Refund of collected duty

  • If the imposed ADD on the basis of final findings is higher than the provisional duty (already imposed and collected), the difference shall not be collected;
  • If the final ADD is less than the provisional duty (already imposed and collected), the difference shall be refunded;
  • If the provisional duty is withdrawn based on a negative final finding, then the provisional duty already collected shall be refunded.

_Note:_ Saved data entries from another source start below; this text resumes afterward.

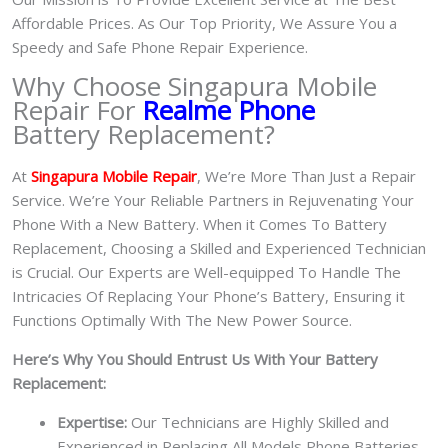
Affordable Prices. As Our Top Priority, We Assure You a
Speedy and Safe Phone Repair Experience.
Why Choose Singapura Mobile
Repair For
Realme Phone
Battery Replacement?
At
S
in
gapura Mobile Repair
, We’re More Than Just a Repair
Service. We’re Your Reliable Partners in Rejuvenating Your
Phone With a New Battery.
When it Comes To Battery
Replacement, Choosing a Skilled and Experienced Technician
is Crucial. Our Experts are Well-equipped To Handle The
Intricacies Of Replacing Your Phone’s Battery, Ensuring it
Functions Optimally With The New Power Source.
Here’s Why You Should Entrust Us With Your Battery
Replacement:
Expertise:
Our Technicians are Highly Skilled and
Experienced in Replacing All Models Phone Batteries.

Contributed by Manish Parmar. Manish can be reached at manish.parmar@aureuslaw.com.

Views are personal.

[1] Pursuant to investigation in accordance with the Agreement, a determination is made (a) that dumping is occurring, (b) that the domestic industry producing the like product in the importing country is suffering material injury, and (c) that there is a causal link between the two. In addition to substantive rules governing the determination of dumping, injury, and causal link, the Agreement sets forth detailed procedural rules for the initiation and conduct of investigations, the imposition of measures, and the duration and review of measures.

[2] If there is no export price or the export price is not reliable because of association or a compensatory arrangement between the exporter and the importer or a third party, the export price may be determined on the basis of the price at which the imported articles are first resold to an independent buyer.

[3] If the PUC are not resold as above or not resold in the same condition as imported, their export price may be determined on a reasonable basis.

[4] Introduced after the Uruguay Round.

[5] Rule 2(b) of ADD Rules.

[6] Under Rule 5(4) of ADD Rules, the Designated Authority may also initiate investigation suo motu based on information received from Customs authorities or any other person.